- **AUSGANGSTEXT**:
------------------------------------
[Rezension] Daniel Glattauer – Ewig Dein

Titel: Ewig Dein

Autor: Daniel Glattauer

Gebundene Ausgabe: 208 Seiten
Verlag: Deuticke Verlag (Februar 2012)
ISBN-13: 978-3552061811

Inhalt
Judith, mitte dreißig und Single, hat einen großen Freundeskreis und arbeitet in ihrem eigenen Lampengeschäft. In einem Supermarkt lernt sie den Architekten Hannes kennen, der sich sofort um sie bemüht. Sie treffen sich und kommen zusammen, doch dann verändert sich plötzlich alles. Judiths Leben gerät aus den Fugen.

Meine Meinung
Nach den beiden Büchern um Emmi Rothner und Leo Leike und dem Krimi „Darum“ habe ich mir von „Ewig Dein“ ziemlich viel erwartet. Leider wurden diese Erwartungen aber nicht erfüllt.
Daniel Glattauer wendet in diesem Roman einen ganz anderen Schreibstil an, als in den mir bereits bekannten Werken. Etwas eigenwillig, aber ich konnte mich nach einigen Seiten hineinlesen. Die Charaktere sind durchschnittlich und realitätsnah. Nur der Verlauf von Judiths Geisteszustand hat mich in seiner Geschwindigkeit etwas überrascht.
------------------------------------
- **VORLIEGENDE EINTRÄGE**:
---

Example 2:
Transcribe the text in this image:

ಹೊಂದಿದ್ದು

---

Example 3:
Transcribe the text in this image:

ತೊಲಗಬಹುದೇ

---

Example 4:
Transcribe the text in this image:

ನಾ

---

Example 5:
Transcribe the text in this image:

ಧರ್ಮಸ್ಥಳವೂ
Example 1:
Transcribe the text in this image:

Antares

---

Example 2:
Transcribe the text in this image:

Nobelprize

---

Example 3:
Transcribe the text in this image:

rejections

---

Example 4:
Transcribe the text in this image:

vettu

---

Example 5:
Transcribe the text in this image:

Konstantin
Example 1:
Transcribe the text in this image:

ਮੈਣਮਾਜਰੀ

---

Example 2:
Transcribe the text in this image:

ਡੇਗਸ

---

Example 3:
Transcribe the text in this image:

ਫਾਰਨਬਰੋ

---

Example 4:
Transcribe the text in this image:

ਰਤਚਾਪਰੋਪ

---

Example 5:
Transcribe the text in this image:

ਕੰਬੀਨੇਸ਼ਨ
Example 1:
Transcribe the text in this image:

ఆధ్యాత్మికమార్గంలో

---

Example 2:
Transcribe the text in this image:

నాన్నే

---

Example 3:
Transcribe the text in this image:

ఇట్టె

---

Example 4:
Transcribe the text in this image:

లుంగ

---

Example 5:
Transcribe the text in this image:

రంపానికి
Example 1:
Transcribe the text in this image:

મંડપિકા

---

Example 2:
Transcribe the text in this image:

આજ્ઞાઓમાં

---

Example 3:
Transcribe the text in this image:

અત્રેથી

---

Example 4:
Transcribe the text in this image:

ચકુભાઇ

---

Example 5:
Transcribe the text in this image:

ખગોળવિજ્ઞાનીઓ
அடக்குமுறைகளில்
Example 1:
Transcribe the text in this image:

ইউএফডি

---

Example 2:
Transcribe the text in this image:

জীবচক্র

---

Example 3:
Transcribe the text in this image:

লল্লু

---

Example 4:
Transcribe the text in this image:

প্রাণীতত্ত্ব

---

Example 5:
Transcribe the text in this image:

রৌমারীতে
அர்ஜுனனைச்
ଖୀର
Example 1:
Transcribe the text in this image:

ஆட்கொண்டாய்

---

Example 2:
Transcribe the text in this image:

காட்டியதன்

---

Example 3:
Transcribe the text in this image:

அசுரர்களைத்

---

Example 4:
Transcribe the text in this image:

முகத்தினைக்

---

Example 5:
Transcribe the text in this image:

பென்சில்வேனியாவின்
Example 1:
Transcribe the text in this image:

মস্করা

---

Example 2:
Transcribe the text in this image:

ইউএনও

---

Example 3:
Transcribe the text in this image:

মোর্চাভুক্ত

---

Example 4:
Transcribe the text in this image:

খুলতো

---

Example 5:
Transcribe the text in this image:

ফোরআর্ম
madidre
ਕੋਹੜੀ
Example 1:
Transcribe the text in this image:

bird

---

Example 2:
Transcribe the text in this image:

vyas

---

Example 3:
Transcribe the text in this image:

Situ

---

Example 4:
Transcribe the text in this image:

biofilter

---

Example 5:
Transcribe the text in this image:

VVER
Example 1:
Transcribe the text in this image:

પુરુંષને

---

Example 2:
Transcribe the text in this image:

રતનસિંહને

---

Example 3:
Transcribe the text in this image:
------------------------------------
- **AUFGABE 1**:
Geben Sie sämtliche bibliografischen Angaben wieder, die die Rezension zu „Ewig Dein“ vor dem Abschnitt „Inhalt“ aufführt, jeweils mit ihrem Wert.
- **AUFGABE 2**:
Welchen Beruf übt Hannes laut der Rezension zu „Ewig Dein“ aus?
- **AUFGABE 3**:
Setzen Sie die Rezension zu „Ewig Dein“ im Anschluss an ihren letzten Satz fort.

- **ANTWORT 1**:
Titel: Ewig Dein
Autor: Daniel Glattauer
Gebundene Ausgabe: 208 Seiten
Verlag: Deuticke Verlag (Februar 2012)
ISBN-13: 978-3552061811

- **ANTWORT 2**:
Er ist Architekt.

- **ANTWORT 3**:
Die Handlung jedoch hat mich nicht sehr überzeugt. Zu Beginn liest es sich eher schleppend und lässt lange auf Spannung warten. Als die dann endlich auftaucht, ist man sich aber auch schon recht sicher, den weiteren Verlauf des Buches voraussagen zu können. Bis auf ein Detail am Ende ist mir das auch gelungen.
Das Schlusskapitel hat mir gut gefallen, war Spannend und besser geschrieben als der Rest des Buches.

Fazit:
Ganz nett für zwischendurch, aber man sollte auf jeden Fall lieber Glattauers andere Werke („Gut gegen Nordwind“, „Alle Sieben Wellen“, „Darum“) lesen.